### Collected data
-------

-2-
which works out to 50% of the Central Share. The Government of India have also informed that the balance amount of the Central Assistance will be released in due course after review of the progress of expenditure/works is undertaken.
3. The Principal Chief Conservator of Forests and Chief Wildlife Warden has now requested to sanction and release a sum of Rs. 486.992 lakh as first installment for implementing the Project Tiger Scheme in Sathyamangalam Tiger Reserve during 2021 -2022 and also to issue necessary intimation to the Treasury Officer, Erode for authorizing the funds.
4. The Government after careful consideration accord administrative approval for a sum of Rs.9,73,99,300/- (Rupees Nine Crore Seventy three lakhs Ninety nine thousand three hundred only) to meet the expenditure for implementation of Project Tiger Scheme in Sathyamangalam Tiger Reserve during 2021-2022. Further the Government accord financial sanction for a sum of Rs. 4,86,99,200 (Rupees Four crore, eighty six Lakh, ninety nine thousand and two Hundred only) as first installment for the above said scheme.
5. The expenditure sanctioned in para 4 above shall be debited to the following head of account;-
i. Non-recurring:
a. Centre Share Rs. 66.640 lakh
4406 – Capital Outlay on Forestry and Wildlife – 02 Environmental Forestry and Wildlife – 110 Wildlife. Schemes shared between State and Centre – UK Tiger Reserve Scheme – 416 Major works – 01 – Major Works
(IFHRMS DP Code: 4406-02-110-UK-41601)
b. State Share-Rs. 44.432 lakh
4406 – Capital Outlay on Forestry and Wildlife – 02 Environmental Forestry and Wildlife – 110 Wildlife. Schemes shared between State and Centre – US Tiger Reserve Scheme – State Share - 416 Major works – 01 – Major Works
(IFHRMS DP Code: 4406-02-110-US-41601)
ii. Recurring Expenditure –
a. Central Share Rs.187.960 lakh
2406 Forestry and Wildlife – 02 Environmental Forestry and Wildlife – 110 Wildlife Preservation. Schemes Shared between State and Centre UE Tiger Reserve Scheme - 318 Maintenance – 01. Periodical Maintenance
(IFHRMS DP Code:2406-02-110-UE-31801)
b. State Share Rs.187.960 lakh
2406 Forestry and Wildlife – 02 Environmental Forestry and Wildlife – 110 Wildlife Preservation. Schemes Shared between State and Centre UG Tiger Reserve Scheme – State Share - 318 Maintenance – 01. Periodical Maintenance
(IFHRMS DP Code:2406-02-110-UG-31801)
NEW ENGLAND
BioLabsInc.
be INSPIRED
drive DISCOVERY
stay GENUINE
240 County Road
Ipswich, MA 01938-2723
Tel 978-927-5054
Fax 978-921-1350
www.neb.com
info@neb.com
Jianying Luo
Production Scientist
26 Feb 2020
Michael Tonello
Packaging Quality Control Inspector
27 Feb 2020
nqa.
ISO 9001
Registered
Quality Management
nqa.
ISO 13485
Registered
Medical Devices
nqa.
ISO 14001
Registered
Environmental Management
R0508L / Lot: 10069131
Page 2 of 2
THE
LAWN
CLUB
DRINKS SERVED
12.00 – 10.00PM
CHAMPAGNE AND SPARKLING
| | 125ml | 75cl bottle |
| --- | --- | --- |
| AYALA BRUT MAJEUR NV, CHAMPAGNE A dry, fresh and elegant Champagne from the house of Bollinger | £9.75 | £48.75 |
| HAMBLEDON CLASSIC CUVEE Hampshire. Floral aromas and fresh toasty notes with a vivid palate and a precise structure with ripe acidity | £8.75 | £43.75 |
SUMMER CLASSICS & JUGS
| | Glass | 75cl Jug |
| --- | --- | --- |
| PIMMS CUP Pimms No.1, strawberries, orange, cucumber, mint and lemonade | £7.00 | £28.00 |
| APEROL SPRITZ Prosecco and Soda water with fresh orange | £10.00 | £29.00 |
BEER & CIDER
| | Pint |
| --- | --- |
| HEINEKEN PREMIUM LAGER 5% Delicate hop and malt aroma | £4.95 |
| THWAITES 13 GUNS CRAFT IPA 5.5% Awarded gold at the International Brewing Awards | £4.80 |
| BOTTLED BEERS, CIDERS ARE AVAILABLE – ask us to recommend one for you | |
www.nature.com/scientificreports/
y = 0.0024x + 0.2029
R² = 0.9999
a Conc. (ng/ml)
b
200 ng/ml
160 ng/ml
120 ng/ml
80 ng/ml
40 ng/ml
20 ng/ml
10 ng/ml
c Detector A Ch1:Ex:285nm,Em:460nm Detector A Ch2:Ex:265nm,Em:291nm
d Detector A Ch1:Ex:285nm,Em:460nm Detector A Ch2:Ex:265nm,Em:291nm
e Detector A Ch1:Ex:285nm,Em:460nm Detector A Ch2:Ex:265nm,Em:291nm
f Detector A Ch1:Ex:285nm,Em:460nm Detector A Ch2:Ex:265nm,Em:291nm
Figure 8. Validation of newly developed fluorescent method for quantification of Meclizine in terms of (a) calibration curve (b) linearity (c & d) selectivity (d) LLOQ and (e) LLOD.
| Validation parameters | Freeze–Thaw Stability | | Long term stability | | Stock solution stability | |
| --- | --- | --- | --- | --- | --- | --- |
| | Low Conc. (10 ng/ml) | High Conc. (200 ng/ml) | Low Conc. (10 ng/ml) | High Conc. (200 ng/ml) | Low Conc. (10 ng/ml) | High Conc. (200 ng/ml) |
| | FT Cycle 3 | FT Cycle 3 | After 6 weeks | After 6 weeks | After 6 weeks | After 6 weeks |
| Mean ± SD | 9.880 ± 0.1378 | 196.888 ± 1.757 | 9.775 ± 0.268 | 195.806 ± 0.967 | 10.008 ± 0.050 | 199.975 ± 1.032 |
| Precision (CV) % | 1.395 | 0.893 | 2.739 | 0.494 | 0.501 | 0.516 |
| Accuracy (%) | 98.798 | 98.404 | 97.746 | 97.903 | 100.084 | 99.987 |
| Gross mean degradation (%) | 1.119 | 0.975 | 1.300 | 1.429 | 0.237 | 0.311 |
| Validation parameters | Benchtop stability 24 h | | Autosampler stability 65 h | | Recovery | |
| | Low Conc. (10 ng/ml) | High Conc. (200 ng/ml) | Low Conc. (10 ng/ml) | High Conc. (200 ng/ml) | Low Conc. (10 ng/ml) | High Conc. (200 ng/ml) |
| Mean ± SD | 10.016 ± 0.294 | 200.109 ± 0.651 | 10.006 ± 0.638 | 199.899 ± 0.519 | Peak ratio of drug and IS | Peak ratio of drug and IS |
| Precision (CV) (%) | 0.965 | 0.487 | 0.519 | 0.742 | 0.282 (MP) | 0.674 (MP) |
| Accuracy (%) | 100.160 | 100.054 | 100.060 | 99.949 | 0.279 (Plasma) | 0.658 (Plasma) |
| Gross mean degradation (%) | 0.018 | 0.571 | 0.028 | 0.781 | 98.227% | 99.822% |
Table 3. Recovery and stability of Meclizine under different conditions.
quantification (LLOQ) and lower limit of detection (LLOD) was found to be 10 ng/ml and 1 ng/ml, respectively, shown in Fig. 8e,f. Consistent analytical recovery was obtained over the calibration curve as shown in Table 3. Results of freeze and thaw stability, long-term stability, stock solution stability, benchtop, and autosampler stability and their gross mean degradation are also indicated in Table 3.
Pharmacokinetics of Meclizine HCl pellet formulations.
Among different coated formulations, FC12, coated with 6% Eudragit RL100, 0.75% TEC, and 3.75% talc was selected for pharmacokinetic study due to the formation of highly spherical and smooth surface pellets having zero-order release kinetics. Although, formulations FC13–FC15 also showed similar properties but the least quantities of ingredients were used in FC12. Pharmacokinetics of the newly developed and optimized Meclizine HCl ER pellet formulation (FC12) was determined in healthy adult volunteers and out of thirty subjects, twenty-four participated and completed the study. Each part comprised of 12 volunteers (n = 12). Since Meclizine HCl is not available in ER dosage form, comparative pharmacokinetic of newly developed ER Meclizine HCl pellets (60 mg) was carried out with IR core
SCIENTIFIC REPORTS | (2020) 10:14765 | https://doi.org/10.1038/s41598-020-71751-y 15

-------

### YOUR TASK
Return nothing but the lines from the top of the records above through the line that has "Centre – UK". Keep each one exact.

### SOLVED PROBLEM
-2-
which works out to 50% of the Central Share. The Government of India have also informed that the balance amount of the Central Assistance will be released in due course after review of the progress of expenditure/works is undertaken.
3. The Principal Chief Conservator of Forests and Chief Wildlife Warden has now requested to sanction and release a sum of Rs. 486.992 lakh as first installment for implementing the Project Tiger Scheme in Sathyamangalam Tiger Reserve during 2021 -2022 and also to issue necessary intimation to the Treasury Officer, Erode for authorizing the funds.
4. The Government after careful consideration accord administrative approval for a sum of Rs.9,73,99,300/- (Rupees Nine Crore Seventy three lakhs Ninety nine thousand three hundred only) to meet the expenditure for implementation of Project Tiger Scheme in Sathyamangalam Tiger Reserve during 2021-2022. Further the Government accord financial sanction for a sum of Rs. 4,86,99,200 (Rupees Four crore, eighty six Lakh, ninety nine thousand and two Hundred only) as first installment for the above said scheme.
5. The expenditure sanctioned in para 4 above shall be debited to the following head of account;-
i. Non-recurring:
a. Centre Share Rs. 66.640 lakh
4406 – Capital Outlay on Forestry and Wildlife – 02 Environmental Forestry and Wildlife – 110 Wildlife. Schemes shared between State and Centre – UK Tiger Reserve Scheme – 416 Major works – 01 – Major Works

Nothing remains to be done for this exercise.